Château de Sceaux is a grand country house located in a park laid out by André Le Nôtre. It houses the Musée de l’Île-de-France, a museum of local history. The former château was built for Jean-Baptiste Colbert, Louis XIV's minister of finance, who purchased the area in 1670. The present château, designed to evoke the style of Louis XIII, dates from the Second Empire. Some of Colbert's outbuildings remain, and the bones of the garden layout.

The seigneurie of Sceaux appears in 15th century documents, but little remains above ground of the château built for the family Potier de Gesvres in 1597. Colbert turned to some of the premier royal architects and craftsmen to design a seat worthy of his station, the architect brothers Claude and Charles Perrault and Antoine Lepautre, and the Charles Le Brun.

Jean-Baptiste Colbert, Marquis de Seignelay, son of Colbert and minister of the Navy, inherited Sceaux in 1683. He added sculpture by François Girardon and Antoine Coysevox. His embellishments to the grounds extended the formal terraced layout, the bones of which remain, and excavated the Grand Canal, a kilometre in length, along the valley bottom. Le Nôtre laid out a main axis centered on the château and descending in a series of terraces to the valley bottom, then rising on the far side. The main axis is crossed by two grand secondary axes at right angles, one delineated by the allée de la Duchesse and the formal stone Cascade that flows down to fill an octagonal basin, the other the Grand Canal.

Jules Hardouin-Mansart built the Orangerie, which was inaugurated by the King at a fête in 1685. Sceaux was sold in 1699 to Louis' illegitimate son, the duc du Maine, whose wife, Anne, duchesse du Maine made it the setting for her glittering salon in the first decades of the eighteenth century, which reached its apogee in the Grandes Nuits of 1714-15, sixteen fêtes of music and opera-ballets that unfolded every two weeks and drew the best musicians of France, under the direction of Jean-Joseph Mouret. The salon at Sceaux attracted the young Voltaire. The duchesse du Maine had the pavilion of the Ménagerie built, to designs by Jacques de La Guépière, and gave it a garden setting, to the north of the château; only its foundations remain.

During the French Revolution the property was confiscated as a bien national, its contents sold for the benefit of the nation, and the building bought by M. Lecomte, a merchant of Saint-Malo. Under the Consulat, the original château was demolished, but the pavilion of Aurore, the Orangerie, the stables, and outbuildings were preserved. Crops were grown on Le Nôtre's terraces.

The duc de Trévise, son of Napoleon's Maréchal Mortier, who had married the daughter of M. Lecomte, inherited the domaine and set to restoring the park and the pavilion and Orangerie. The gardens were restored, with parterres and gravel largely replaced by clipped lawns.

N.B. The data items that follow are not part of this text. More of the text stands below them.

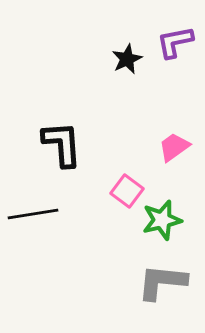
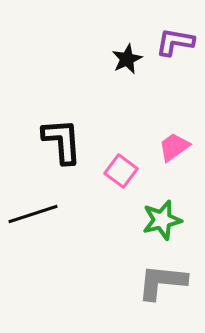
purple L-shape: rotated 21 degrees clockwise
black L-shape: moved 3 px up
pink square: moved 6 px left, 20 px up
black line: rotated 9 degrees counterclockwise
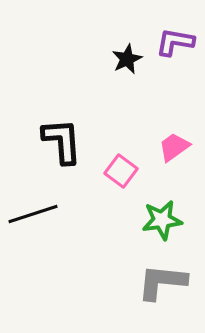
green star: rotated 6 degrees clockwise
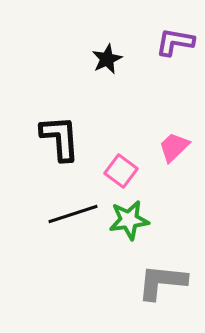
black star: moved 20 px left
black L-shape: moved 2 px left, 3 px up
pink trapezoid: rotated 8 degrees counterclockwise
black line: moved 40 px right
green star: moved 33 px left
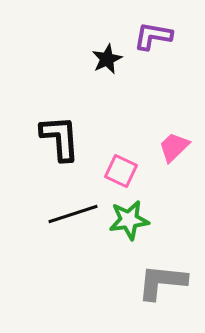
purple L-shape: moved 22 px left, 6 px up
pink square: rotated 12 degrees counterclockwise
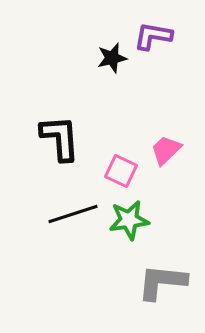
black star: moved 5 px right, 1 px up; rotated 12 degrees clockwise
pink trapezoid: moved 8 px left, 3 px down
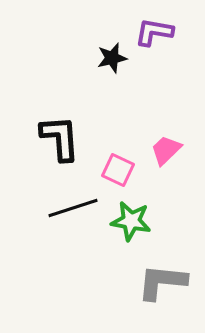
purple L-shape: moved 1 px right, 4 px up
pink square: moved 3 px left, 1 px up
black line: moved 6 px up
green star: moved 2 px right, 1 px down; rotated 18 degrees clockwise
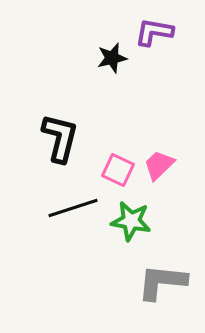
black L-shape: rotated 18 degrees clockwise
pink trapezoid: moved 7 px left, 15 px down
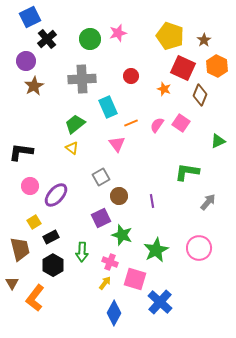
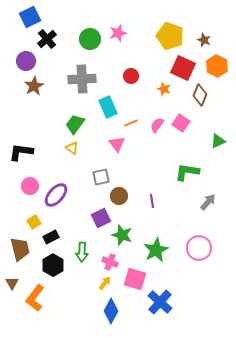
brown star at (204, 40): rotated 16 degrees counterclockwise
green trapezoid at (75, 124): rotated 15 degrees counterclockwise
gray square at (101, 177): rotated 18 degrees clockwise
blue diamond at (114, 313): moved 3 px left, 2 px up
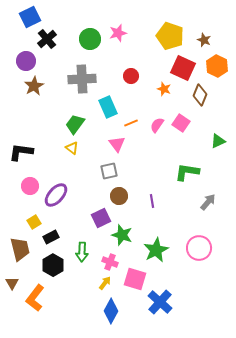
gray square at (101, 177): moved 8 px right, 6 px up
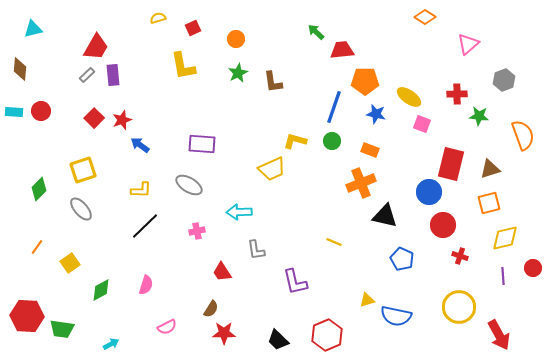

In 1856-62 he erected the present smaller château in brick with stone quoins, designed to evoke the style of Louis XIII, designed by the architect Augustin Théophile Quantinet and built by Joseph-Michel Le Soufaché.

In 1922, the heiress of Trévise, princesse de Faucigny-Cystra, planned to give up Sceaux to real estate developers; through the efforts of the mayor Jean-Baptiste Bergeret de Frouville it was preserved and opened to the public of the town that had grown up around the park.

Today the château contains the Musée de l’Île-de-France. This museum contains one of the largest collections of the painters of the School of Paris, among which are four paintings of Maurice Boitel.